“Some people have lives; some people have music.”


By: Beverley Smith

Paul MacIntosh tells people he’s just the lucky person who was standing by the boards when he saw Tessa Virtue and Scott Moir first skate together. “They could always move magically together,” he said, recalling the charismatic little twosome.

“From the beginning, it was small and it was tiny, and now, it’s big and huge,” he said. “They always were the best team in the world.”

He felt it all again when he went to the Canadian championships in Ottawa last month and watched them move. “It kind of starts from somewhere down in their ankles and knees and goes right through them,” he said. “It seems to have a reaction through the whole body, which interprets the music. They’ve done this since they were babies. They’ve always heard and interpreted music so well. I find every movement has a meaning.”

MacIntosh was watching Virtue and Moir, sitting with the father of Andrew Poje’s first partner, a New York City man, a skating dad who doesn’t know an inside edge from an outside one. When Virtue and Moir finished the first 45 seconds of their free skate – they hadn’t yet done a lift, a twizzle, a spin, nothing - the skating dad looked at MacIntosh and said simply: “Oh my god.”

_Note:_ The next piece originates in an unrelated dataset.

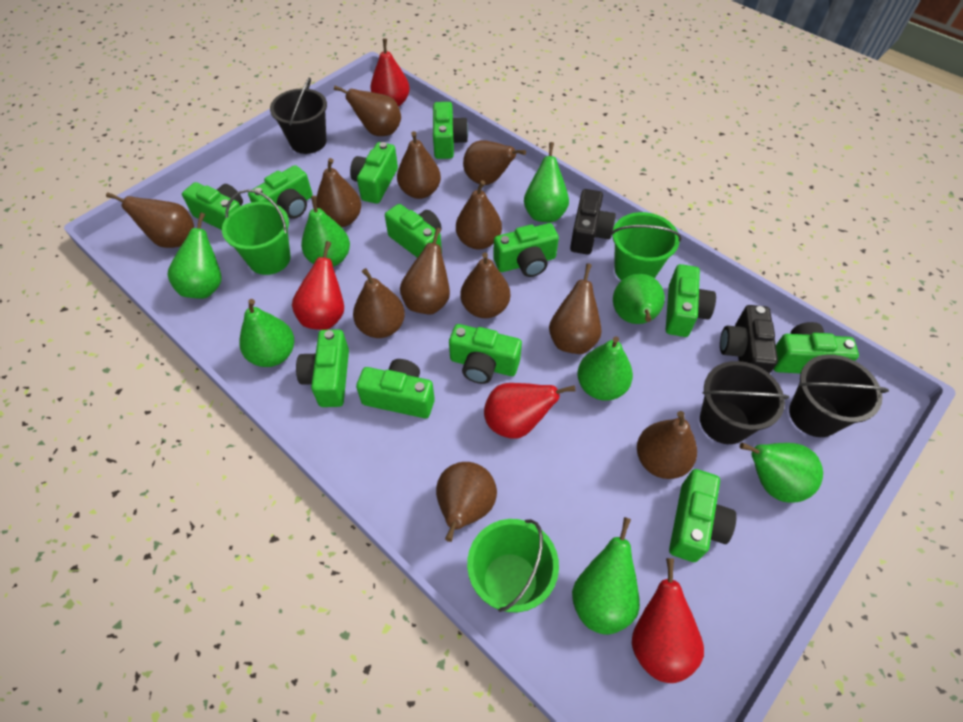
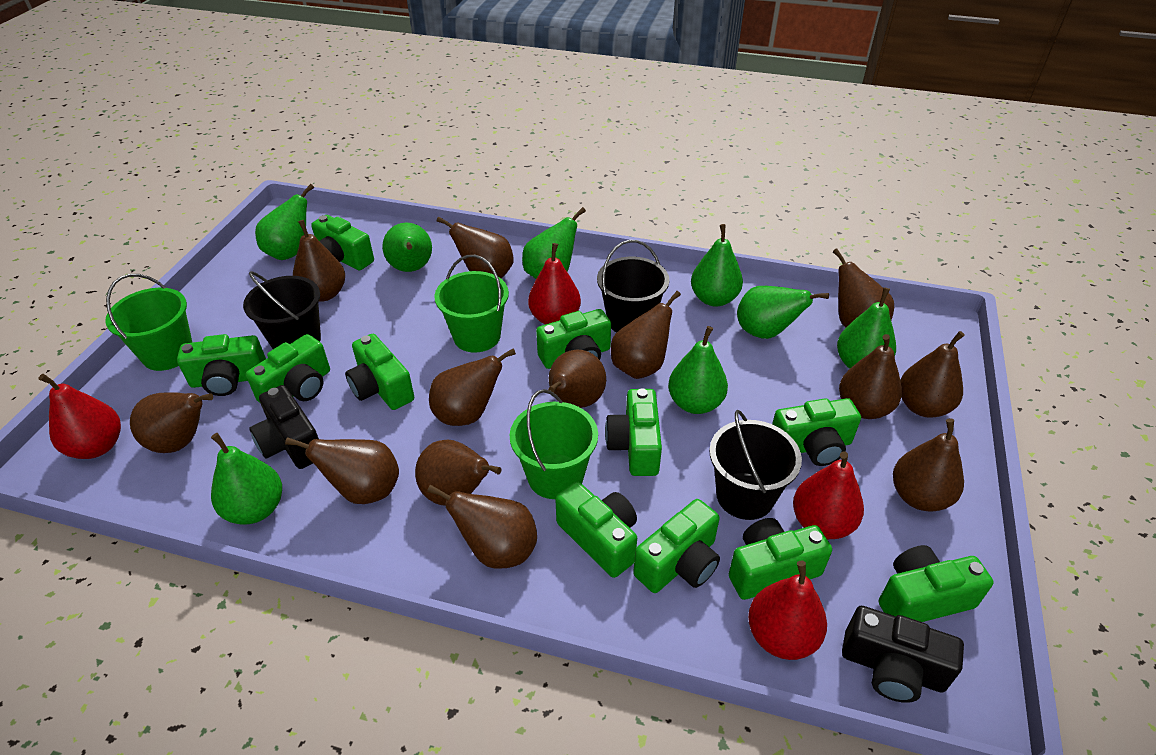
brown pear: 12 -> 13
green camera: 12 -> 11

MacIntosh said to the skating dad: “Look, they’ve just done more steps and more things in the first minute than the other teams will do in four. It’s just things they do, subtle little movements and turns and interactions with each other. They move like a unit.”

Sure, they were Olympic champions back in 2010, just barely turned 20 both of them, the youngest dancers to do so. There was a reason for that win. And now, with even more miles under their feet, more experiences, more experiments, more work, their timbre is even more finely tuned.

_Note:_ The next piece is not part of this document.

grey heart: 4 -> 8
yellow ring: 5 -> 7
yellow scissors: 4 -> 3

So what is it that they do so well that makes them the best ice dance team in the world, perhaps of all time (Robin Cousins once compared them to Jayne Torvill and Christopher Dean.) Well, the way their bodies move, for one thing. They stretch their bodies. One canny expert explains that they straighten their knees and point their toes, they extend their necks upward, they open their chests, using their entire bodies to interpret music. Virtue in particular has a very mobile torso and they both arch their backs to create shapes, and they involve their hips and shoulders like no one else to produce movement that the style and rhythm of dance commands. Their movement is beautifully coordinated. They complete their movements, with extended legs and arms. The tension in their bodies’ changes as the music dictates. The tension is never static.